PASSAGE SHOWN:
2. Analyze single-neuron selectivity (INTENSE)

Discover which neurons encode which variables:

# Discover which neurons encode which variables
from driada.intense import compute_cell_feat_significance
from driada.experiment import load_demo_experiment

exp = load_demo_experiment()  # Load sample experiment
stats, significance, info, results = compute_cell_feat_significance(
    exp,
    n_shuffles_stage1=100,    # Quick screening
    n_shuffles_stage2=1000,   # Rigorous validation
    ds=5,                     # Downsample by factor of 5 for speed
    verbose=True,
    find_optimal_delays=False # Skip temporal alignment for demo
)

# View results
significant_neurons = exp.get_significant_neurons()
print(f"Found {len(significant_neurons)} selective neurons")

# Visualize selectivity
if significant_neurons:
    from driada.intense.visual import plot_neuron_feature_pair

    neuron_id = list(significant_neurons.keys())[0]
    feature_name = significant_neurons[neuron_id][0]
    plot_neuron_feature_pair(exp, neuron_id, feature_name)

3. Estimate intrinsic dimensionality

Before applying dimensionality reduction, estimate the intrinsic dimensionality:

# Multiple methods for dimensionality estimation
from driada.dimensionality import (
    eff_dim, pca_dimension, nn_dimension, correlation_dimension
)
from driada.experiment import load_demo_experiment

# Load sample experiment
exp = load_demo_experiment()

# Get neural activity data (n_samples, n_features)
neural_data = exp.calcium.scdata.T  # Transpose to standard format

# Linear methods
pca_90 = pca_dimension(neural_data, threshold=0.90)
pca_95 = pca_dimension(neural_data, threshold=0.95)

# Effective dimension (participation ratio)
eff_d = eff_dim(neural_data, enable_correction=True, q=2)

# Nonlinear methods - add small noise to avoid duplicate points
neural_data_noisy = neural_data + 1e-8 * np.random.randn(*neural_data.shape)
nn_dim = nn_dimension(neural_data_noisy, k=5)
corr_dim = correlation_dimension(neural_data_noisy)

print(f"PCA 90%: {pca_90} dims, PCA 95%: {pca_95} dims")
print(f"Effective dim: {eff_d:.2f}")
print(f"k-NN dimension: {nn_dim:.2f}")
print(f"Correlation dimension: {corr_dim:.2f}")

4. Apply dimensionality reduction

Extract low-dimensional representations of population activity:

from driada.experiment import load_demo_experiment

# Load sample experiment
exp = load_demo_experiment()

# Two approaches for dimensionality reduction:
# 1. Direct method: exp.calcium.get_embedding() returns Embedding objects
# 2. Experiment method: exp.create_embedding() returns numpy arrays and stores them

# Approach 1: Direct dimensionality reduction on calcium data
# exp.calcium is a MultiTimeSeries, which inherits from MVData
# So it directly supports all dimensionality reduction methods!

# Apply different dimensionality reduction methods directly on calcium data
# PCA - captures linear variance
pca_emb = exp.calcium.get_embedding(method='pca', dim=3)

# Isomap - preserves geodesic distances
iso_emb = exp.calcium.get_embedding(method='isomap', dim=2, n_neighbors=30)

STATED PROBLEM 1:
Answer these questions about the code walkthrough:
(a) In step 2, what value is passed for n_shuffles_stage2?
(b) In step 3, what value of k is given to nn_dimension?
(c) In step 4, which method is described as preserving geodesic distances?
STATED PROBLEM 2:
Reproduce the code walkthrough word for word, starting at "# Linear methods" and ending at "corr_dim = correlation_dimension(neural_data_noisy)".
The material placed after this point plays no role here.

DATA PROVIDED:
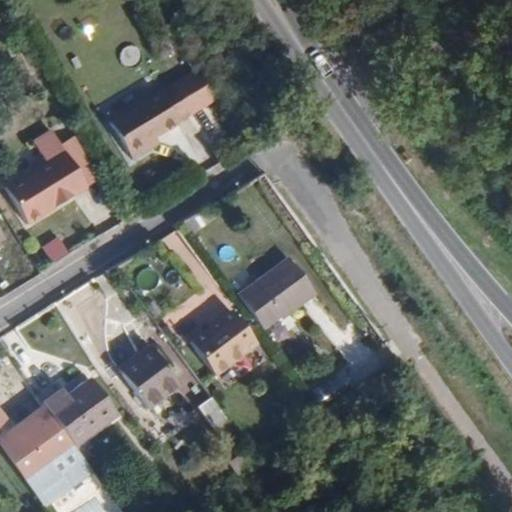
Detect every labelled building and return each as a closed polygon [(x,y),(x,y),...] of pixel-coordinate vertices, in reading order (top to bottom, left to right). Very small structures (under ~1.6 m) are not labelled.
[(169,85),(134,108),(142,117),(116,137),(131,159),(147,149),(143,143),(152,136),(187,113),(169,85)] [(142,117),(134,108),(108,125),(116,137),(142,117)] [(156,143),(152,136),(143,143),(147,149),(156,143)] [(61,153),(2,190),(29,233),(87,196),(61,153)] [(199,284),(211,276),(178,228),(166,236),(199,284)] [(290,257),(238,291),(263,326),(314,290),(290,257)] [(253,337),(228,304),(188,334),(213,367),(253,337)] [(135,347),(116,320),(92,337),(111,363),(135,347)] [(194,370),(169,335),(156,345),(182,379),(194,370)] [(113,367),(146,409),(178,384),(145,342),(113,367)] [(82,372),(41,402),(46,408),(71,441),(74,445),(114,415),(82,372)] [(207,398),(196,406),(215,432),(226,423),(207,398)] [(71,441),(46,408),(1,440),(23,473),(71,441)] [(263,462),(275,454),(267,443),(255,451),(263,462)]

FULL ANSWER 1:
(a) 1000
(b) 5
(c) Isomap

FULL ANSWER 2:
# Linear methods
pca_90 = pca_dimension(neural_data, threshold=0.90)
pca_95 = pca_dimension(neural_data, threshold=0.95)

# Effective dimension (participation ratio)
eff_d = eff_dim(neural_data, enable_correction=True, q=2)

# Nonlinear methods - add small noise to avoid duplicate points
neural_data_noisy = neural_data + 1e-8 * np.random.randn(*neural_data.shape)
nn_dim = nn_dimension(neural_data_noisy, k=5)
corr_dim = correlation_dimension(neural_data_noisy)